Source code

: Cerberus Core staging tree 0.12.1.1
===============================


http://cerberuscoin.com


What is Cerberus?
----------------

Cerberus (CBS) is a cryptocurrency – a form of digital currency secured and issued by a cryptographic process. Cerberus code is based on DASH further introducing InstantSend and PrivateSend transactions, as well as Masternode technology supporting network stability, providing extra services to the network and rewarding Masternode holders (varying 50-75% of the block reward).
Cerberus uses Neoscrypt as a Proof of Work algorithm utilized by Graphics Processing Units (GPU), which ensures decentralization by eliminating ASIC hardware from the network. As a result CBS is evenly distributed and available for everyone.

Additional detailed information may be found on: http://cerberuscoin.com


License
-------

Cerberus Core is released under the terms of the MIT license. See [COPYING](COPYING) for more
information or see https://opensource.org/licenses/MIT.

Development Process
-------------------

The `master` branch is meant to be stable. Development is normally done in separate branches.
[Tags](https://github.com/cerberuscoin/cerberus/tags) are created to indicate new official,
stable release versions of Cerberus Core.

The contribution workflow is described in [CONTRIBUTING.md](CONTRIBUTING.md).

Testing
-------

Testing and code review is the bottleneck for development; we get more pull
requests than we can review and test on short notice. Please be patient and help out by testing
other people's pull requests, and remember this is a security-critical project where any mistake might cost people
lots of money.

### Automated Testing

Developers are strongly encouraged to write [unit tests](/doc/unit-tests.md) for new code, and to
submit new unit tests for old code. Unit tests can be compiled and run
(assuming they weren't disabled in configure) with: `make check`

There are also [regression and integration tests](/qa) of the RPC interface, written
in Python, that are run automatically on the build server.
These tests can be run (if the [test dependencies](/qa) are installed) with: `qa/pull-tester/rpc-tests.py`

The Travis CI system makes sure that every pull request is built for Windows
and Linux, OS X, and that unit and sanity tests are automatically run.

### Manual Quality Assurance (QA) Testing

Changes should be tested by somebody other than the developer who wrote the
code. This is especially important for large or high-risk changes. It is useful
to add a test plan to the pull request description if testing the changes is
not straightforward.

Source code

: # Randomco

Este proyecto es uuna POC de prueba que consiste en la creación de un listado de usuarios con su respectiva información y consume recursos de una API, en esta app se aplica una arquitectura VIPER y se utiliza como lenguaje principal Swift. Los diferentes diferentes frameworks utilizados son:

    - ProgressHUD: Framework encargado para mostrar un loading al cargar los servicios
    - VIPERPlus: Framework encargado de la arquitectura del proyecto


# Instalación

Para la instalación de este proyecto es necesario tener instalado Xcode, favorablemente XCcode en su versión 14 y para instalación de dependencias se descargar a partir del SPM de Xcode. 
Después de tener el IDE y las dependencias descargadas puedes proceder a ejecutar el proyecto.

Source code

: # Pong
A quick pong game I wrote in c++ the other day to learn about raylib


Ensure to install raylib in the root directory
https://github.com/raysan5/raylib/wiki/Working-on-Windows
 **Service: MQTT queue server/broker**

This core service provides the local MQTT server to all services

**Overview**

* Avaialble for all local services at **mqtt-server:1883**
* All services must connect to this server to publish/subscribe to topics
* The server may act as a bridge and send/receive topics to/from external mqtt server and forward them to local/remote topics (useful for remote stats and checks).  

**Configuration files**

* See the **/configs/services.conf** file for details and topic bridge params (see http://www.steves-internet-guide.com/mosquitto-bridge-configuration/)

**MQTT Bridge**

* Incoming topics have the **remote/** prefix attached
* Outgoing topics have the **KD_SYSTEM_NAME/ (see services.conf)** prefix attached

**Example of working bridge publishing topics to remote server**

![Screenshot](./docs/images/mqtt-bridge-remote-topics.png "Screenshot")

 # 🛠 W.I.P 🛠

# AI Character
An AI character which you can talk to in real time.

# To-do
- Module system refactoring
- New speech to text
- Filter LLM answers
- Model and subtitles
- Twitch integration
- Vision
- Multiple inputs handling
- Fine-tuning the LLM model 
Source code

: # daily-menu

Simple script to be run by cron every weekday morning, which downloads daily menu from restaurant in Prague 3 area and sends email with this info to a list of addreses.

***

◆ Directions: Reproduce the material above, keeping every line intact.

◆ Exercise answer:
Source code

: Cerberus Core staging tree 0.12.1.1
===============================


http://cerberuscoin.com


What is Cerberus?
----------------

Cerberus (CBS) is a cryptocurrency – a form of digital currency secured and issued by a cryptographic process. Cerberus code is based on DASH further introducing InstantSend and PrivateSend transactions, as well as Masternode technology supporting network stability, providing extra services to the network and rewarding Masternode holders (varying 50-75% of the block reward).
Cerberus uses Neoscrypt as a Proof of Work algorithm utilized by Graphics Processing Units (GPU), which ensures decentralization by eliminating ASIC hardware from the network. As a result CBS is evenly distributed and available for everyone.

Additional detailed information may be found on: http://cerberuscoin.com


License
-------

Cerberus Core is released under the terms of the MIT license. See [COPYING](COPYING) for more
information or see https://opensource.org/licenses/MIT.

Development Process
-------------------

The `master` branch is meant to be stable. Development is normally done in separate branches.
[Tags](https://github.com/cerberuscoin/cerberus/tags) are created to indicate new official,
stable release versions of Cerberus Core.

The contribution workflow is described in [CONTRIBUTING.md](CONTRIBUTING.md).

Testing
-------

Testing and code review is the bottleneck for development; we get more pull
requests than we can review and test on short notice. Please be patient and help out by testing
other people's pull requests, and remember this is a security-critical project where any mistake might cost people
lots of money.

### Automated Testing

Developers are strongly encouraged to write [unit tests](/doc/unit-tests.md) for new code, and to
submit new unit tests for old code. Unit tests can be compiled and run
(assuming they weren't disabled in configure) with: `make check`

There are also [regression and integration tests](/qa) of the RPC interface, written
in Python, that are run automatically on the build server.
These tests can be run (if the [test dependencies](/qa) are installed) with: `qa/pull-tester/rpc-tests.py`

The Travis CI system makes sure that every pull request is built for Windows
and Linux, OS X, and that unit and sanity tests are automatically run.

### Manual Quality Assurance (QA) Testing

Changes should be tested by somebody other than the developer who wrote the
code. This is especially important for large or high-risk changes. It is useful
to add a test plan to the pull request description if testing the changes is
not straightforward.

Source code

: # Randomco

Este proyecto es uuna POC de prueba que consiste en la creación de un listado de usuarios con su respectiva información y consume recursos de una API, en esta app se aplica una arquitectura VIPER y se utiliza como lenguaje principal Swift. Los diferentes diferentes frameworks utilizados son:

    - ProgressHUD: Framework encargado para mostrar un loading al cargar los servicios
    - VIPERPlus: Framework encargado de la arquitectura del proyecto


# Instalación

Para la instalación de este proyecto es necesario tener instalado Xcode, favorablemente XCcode en su versión 14 y para instalación de dependencias se descargar a partir del SPM de Xcode. 
Después de tener el IDE y las dependencias descargadas puedes proceder a ejecutar el proyecto.

Source code

: # Pong
A quick pong game I wrote in c++ the other day to learn about raylib


Ensure to install raylib in the root directory
https://github.com/raysan5/raylib/wiki/Working-on-Windows
 **Service: MQTT queue server/broker**

This core service provides the local MQTT server to all services

**Overview**

* Avaialble for all local services at **mqtt-server:1883**
* All services must connect to this server to publish/subscribe to topics
* The server may act as a bridge and send/receive topics to/from external mqtt server and forward them to local/remote topics (useful for remote stats and checks).  

**Configuration files**

* See the **/configs/services.conf** file for details and topic bridge params (see http://www.steves-internet-guide.com/mosquitto-bridge-configuration/)

**MQTT Bridge**

* Incoming topics have the **remote/** prefix attached
* Outgoing topics have the **KD_SYSTEM_NAME/ (see services.conf)** prefix attached

**Example of working bridge publishing topics to remote server**

![Screenshot](./docs/images/mqtt-bridge-remote-topics.png "Screenshot")

 # 🛠 W.I.P 🛠

# AI Character
An AI character which you can talk to in real time.

# To-do
- Module system refactoring
- New speech to text
- Filter LLM answers
- Model and subtitles
- Twitch integration
- Vision
- Multiple inputs handling
- Fine-tuning the LLM model 
Source code

: # daily-menu

Simple script to be run by cron every weekday morning, which downloads daily menu from restaurant in Prague 3 area and sends email with this info to a list of addreses.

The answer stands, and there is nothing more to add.